::: Supplied records :::

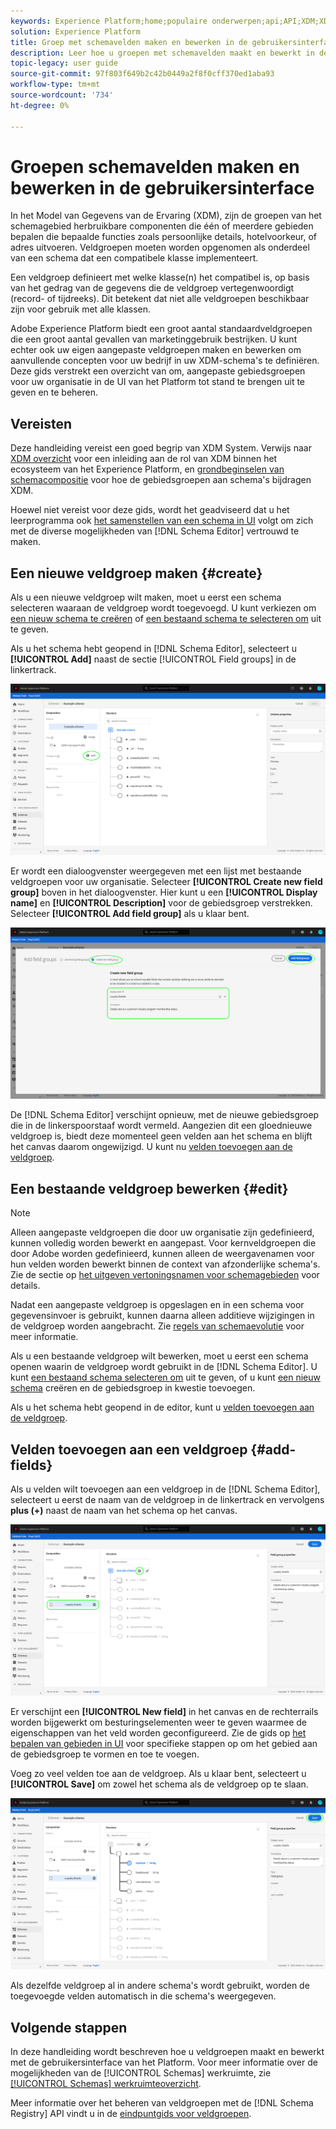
 ```yaml
---
keywords: Experience Platform;home;populaire onderwerpen;api;API;XDM;XDM systeem;ervaringsgegevensmodel;gegevensmodel;ui;werkruimte;veldgroep;veldgroepen;
solution: Experience Platform
title: Groep met schemavelden maken en bewerken in de gebruikersinterface
description: Leer hoe u groepen met schemavelden maakt en bewerkt in de gebruikersinterface van het Experience Platform.
topic-legacy: user guide
source-git-commit: 97f803f649b2c42b0449a2f8f0cff370ed1aba93
workflow-type: tm+mt
source-wordcount: '734'
ht-degree: 0%

---
```



# Groepen schemavelden maken en bewerken in de gebruikersinterface

In het Model van Gegevens van de Ervaring (XDM), zijn de groepen van het schemagebied herbruikbare componenten die één of meerdere gebieden bepalen die bepaalde functies zoals persoonlijke details, hotelvoorkeur, of adres uitvoeren. Veldgroepen moeten worden opgenomen als onderdeel van een schema dat een compatibele klasse implementeert.

Een veldgroep definieert met welke klasse(n) het compatibel is, op basis van het gedrag van de gegevens die de veldgroep vertegenwoordigt (record- of tijdreeks). Dit betekent dat niet alle veldgroepen beschikbaar zijn voor gebruik met alle klassen.

Adobe Experience Platform biedt een groot aantal standaardveldgroepen die een groot aantal gevallen van marketinggebruik bestrijken. U kunt echter ook uw eigen aangepaste veldgroepen maken en bewerken om aanvullende concepten voor uw bedrijf in uw XDM-schema&#39;s te definiëren. Deze gids verstrekt een overzicht van om, aangepaste gebiedsgroepen voor uw organisatie in de UI van het Platform tot stand te brengen uit te geven en te beheren.

## Vereisten

Deze handleiding vereist een goed begrip van XDM System. Verwijs naar [XDM overzicht](../../home.md) voor een inleiding aan de rol van XDM binnen het ecosysteem van het Experience Platform, en [grondbeginselen van schemacompositie](../../schema/composition.md) voor hoe de gebiedsgroepen aan schema&#39;s bijdragen XDM.

Hoewel niet vereist voor deze gids, wordt het geadviseerd dat u het leerprogramma ook [het samenstellen van een schema in UI](../../tutorials/create-schema-ui.md) volgt om zich met de diverse mogelijkheden van [!DNL Schema Editor] vertrouwd te maken.

## Een nieuwe veldgroep maken {#create}

Als u een nieuwe veldgroep wilt maken, moet u eerst een schema selecteren waaraan de veldgroep wordt toegevoegd. U kunt verkiezen om [een nieuw schema te creëren](./schemas.md#create) of [een bestaand schema te selecteren om](./schemas.md#edit) uit te geven.

Als u het schema hebt geopend in [!DNL Schema Editor], selecteert u **[!UICONTROL Add]** naast de sectie [!UICONTROL Field groups] in de linkertrack.

![](../../images/ui/resources/field-groups/add-field-group.png)

Er wordt een dialoogvenster weergegeven met een lijst met bestaande veldgroepen voor uw organisatie. Selecteer **[!UICONTROL Create new field group]** boven in het dialoogvenster. Hier kunt u een **[!UICONTROL Display name]** en **[!UICONTROL Description]** voor de gebiedsgroep verstrekken. Selecteer **[!UICONTROL Add field group]** als u klaar bent.

![](../../images/ui/resources/field-groups/create-field-group.png)

De [!DNL Schema Editor] verschijnt opnieuw, met de nieuwe gebiedsgroep die in de linkerspoorstaaf wordt vermeld. Aangezien dit een gloednieuwe veldgroep is, biedt deze momenteel geen velden aan het schema en blijft het canvas daarom ongewijzigd. U kunt nu [velden toevoegen aan de veldgroep](#add-fields).

## Een bestaande veldgroep bewerken {#edit}

>[!NOTE]
>
>Alleen aangepaste veldgroepen die door uw organisatie zijn gedefinieerd, kunnen volledig worden bewerkt en aangepast. Voor kernveldgroepen die door Adobe worden gedefinieerd, kunnen alleen de weergavenamen voor hun velden worden bewerkt binnen de context van afzonderlijke schema&#39;s. Zie de sectie op [het uitgeven vertoningsnamen voor schemagebieden](./schemas.md#display-names) voor details.
>
>Nadat een aangepaste veldgroep is opgeslagen en in een schema voor gegevensinvoer is gebruikt, kunnen daarna alleen additieve wijzigingen in de veldgroep worden aangebracht. Zie [regels van schemaevolutie](../../schema/composition.md#evolution) voor meer informatie.

Als u een bestaande veldgroep wilt bewerken, moet u eerst een schema openen waarin de veldgroep wordt gebruikt in de [!DNL Schema Editor]. U kunt [een bestaand schema selecteren om](./schemas.md#edit) uit te geven, of u kunt [een nieuw schema](./schemas.md#create) creëren en de gebiedsgroep in kwestie toevoegen.

Als u het schema hebt geopend in de editor, kunt u [velden toevoegen aan de veldgroep](#add-fields).

## Velden toevoegen aan een veldgroep {#add-fields}

Als u velden wilt toevoegen aan een veldgroep in de [!DNL Schema Editor], selecteert u eerst de naam van de veldgroep in de linkertrack en vervolgens **plus (+)** naast de naam van het schema op het canvas.

![](../../images/ui/resources/field-groups/add-field.png)

Er verschijnt een **[!UICONTROL New field]** in het canvas en de rechterrails worden bijgewerkt om besturingselementen weer te geven waarmee de eigenschappen van het veld worden geconfigureerd. Zie de gids op [het bepalen van gebieden in UI](../fields/overview.md#define) voor specifieke stappen op om het gebied aan de gebiedsgroep te vormen en toe te voegen.

Voeg zo veel velden toe aan de veldgroep. Als u klaar bent, selecteert u **[!UICONTROL Save]** om zowel het schema als de veldgroep op te slaan.

![](../../images/ui/resources/field-groups/complete-field-group.png)

Als dezelfde veldgroep al in andere schema&#39;s wordt gebruikt, worden de toegevoegde velden automatisch in die schema&#39;s weergegeven.

## Volgende stappen

In deze handleiding wordt beschreven hoe u veldgroepen maakt en bewerkt met de gebruikersinterface van het Platform. Voor meer informatie over de mogelijkheden van de [!UICONTROL Schemas] werkruimte, zie [[!UICONTROL Schemas] werkruimteoverzicht](../overview.md).

Meer informatie over het beheren van veldgroepen met de [!DNL Schema Registry] API vindt u in de [eindpuntgids voor veldgroepen](../../api/field-groups.md).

:::

→ Exercise objective
Scan the entries above for the word "schemavelden", then copy every line in which it occurs.

→ Answer space
title: Groep met schemavelden maken en bewerken in de gebruikersinterface
description: Leer hoe u groepen met schemavelden maakt en bewerkt in de gebruikersinterface van het Experience Platform.
# Groepen schemavelden maken en bewerken in de gebruikersinterface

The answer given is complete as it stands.